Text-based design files
********

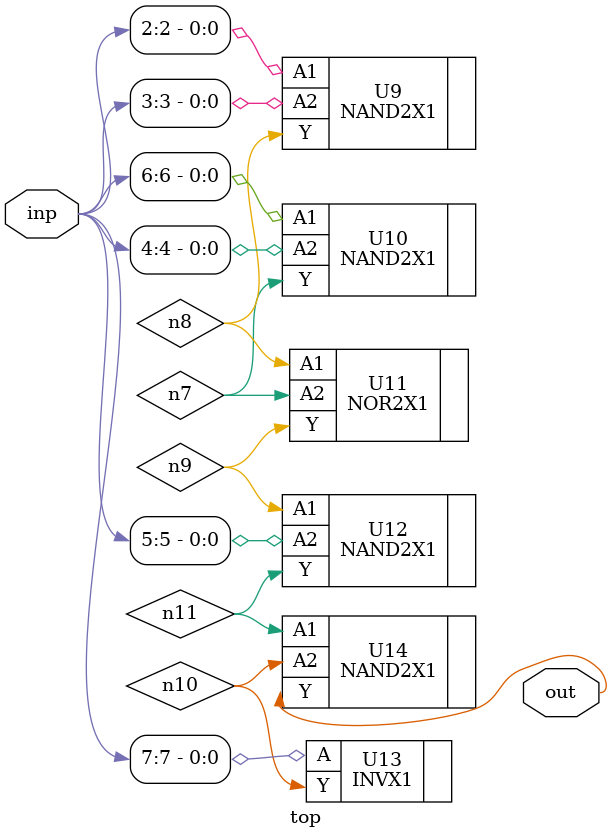
<source format=sv>


module top ( inp, out );
  input [7:0] inp;
  output out;
  wire   n7, n8, n9, n10, n11;

  NAND2X1 U9 ( .A1(inp[2]), .A2(inp[3]), .Y(n8) );
  NAND2X1 U10 ( .A1(inp[6]), .A2(inp[4]), .Y(n7) );
  NOR2X1 U11 ( .A1(n8), .A2(n7), .Y(n9) );
  NAND2X1 U12 ( .A1(n9), .A2(inp[5]), .Y(n11) );
  INVX1 U13 ( .A(inp[7]), .Y(n10) );
  NAND2X1 U14 ( .A1(n11), .A2(n10), .Y(out) );
endmodule


</source>
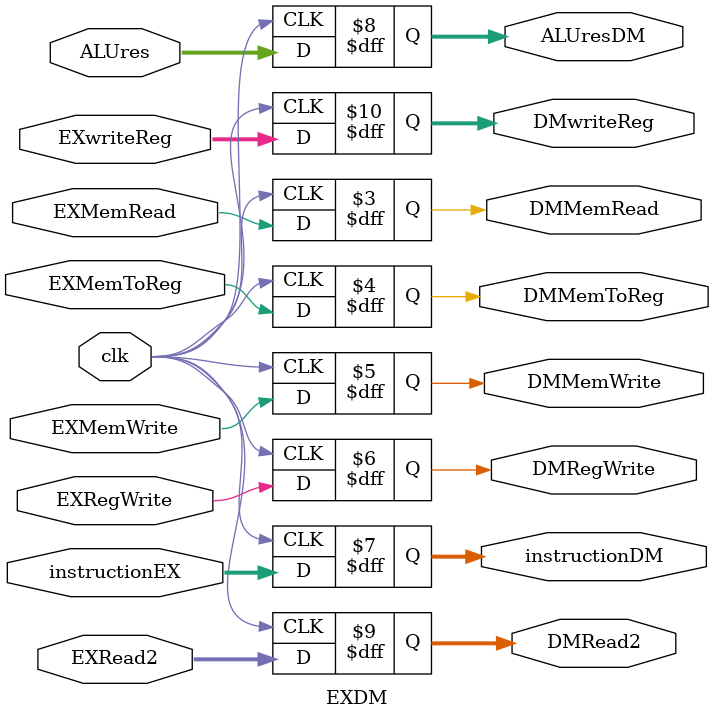
<source format=v>
module EXDM(clk,instructionEX,ALUres,EXMemRead,EXMemToReg,EXMemWrite,EXRegWrite,EXwriteReg,EXRead2,
            instructionDM,ALUresDM,DMMemRead,DMMemToReg,DMMemWrite,DMRegWrite,DMwriteReg,DMRead2);
input clk,EXMemRead,EXMemToReg,EXMemWrite,EXRegWrite;
input[31:0]instructionEX,ALUres,EXRead2;
input[4:0]EXwriteReg;
output DMMemRead,DMMemToReg,DMMemWrite,DMRegWrite;
output[31:0]instructionDM,ALUresDM,DMRead2;
output[4:0]DMwriteReg;
reg DMMemRead,DMMemToReg,DMMemWrite,DMRegWrite;
reg[31:0]instructionDM,ALUresDM,DMRead2;
reg[4:0]DMwriteReg;
initial
  begin
   instructionDM=32'b0;
  end
  always @(posedge clk)
    begin
      begin
      
      DMMemRead<=EXMemRead;
      DMMemToReg<=EXMemToReg;
      DMMemWrite<=EXMemWrite;
      DMRegWrite<=EXRegWrite;
     instructionDM<=instructionEX;
     ALUresDM<=ALUres;
    
     DMRead2<=EXRead2;
     DMwriteReg<=EXwriteReg;
      end
    end
endmodule
</source>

********

» EXERCISE AIM
Set down exactly and only the lines from the start of the entries above through the line containing "output DMMemRead,DMMemToReg,DMMemWrite,DMRegWrite;", both ends included, omitting the pictures.

» WRITTEN RESPONSE
<source format=sv>


module top ( inp, out );
  input [7:0] inp;
  output out;
  wire   n7, n8, n9, n10, n11;

  NAND2X1 U9 ( .A1(inp[2]), .A2(inp[3]), .Y(n8) );
  NAND2X1 U10 ( .A1(inp[6]), .A2(inp[4]), .Y(n7) );
  NOR2X1 U11 ( .A1(n8), .A2(n7), .Y(n9) );
  NAND2X1 U12 ( .A1(n9), .A2(inp[5]), .Y(n11) );
  INVX1 U13 ( .A(inp[7]), .Y(n10) );
  NAND2X1 U14 ( .A1(n11), .A2(n10), .Y(out) );
endmodule


</source>
<source format=v>
module EXDM(clk,instructionEX,ALUres,EXMemRead,EXMemToReg,EXMemWrite,EXRegWrite,EXwriteReg,EXRead2,
            instructionDM,ALUresDM,DMMemRead,DMMemToReg,DMMemWrite,DMRegWrite,DMwriteReg,DMRead2);
input clk,EXMemRead,EXMemToReg,EXMemWrite,EXRegWrite;
input[31:0]instructionEX,ALUres,EXRead2;
input[4:0]EXwriteReg;
output DMMemRead,DMMemToReg,DMMemWrite,DMRegWrite;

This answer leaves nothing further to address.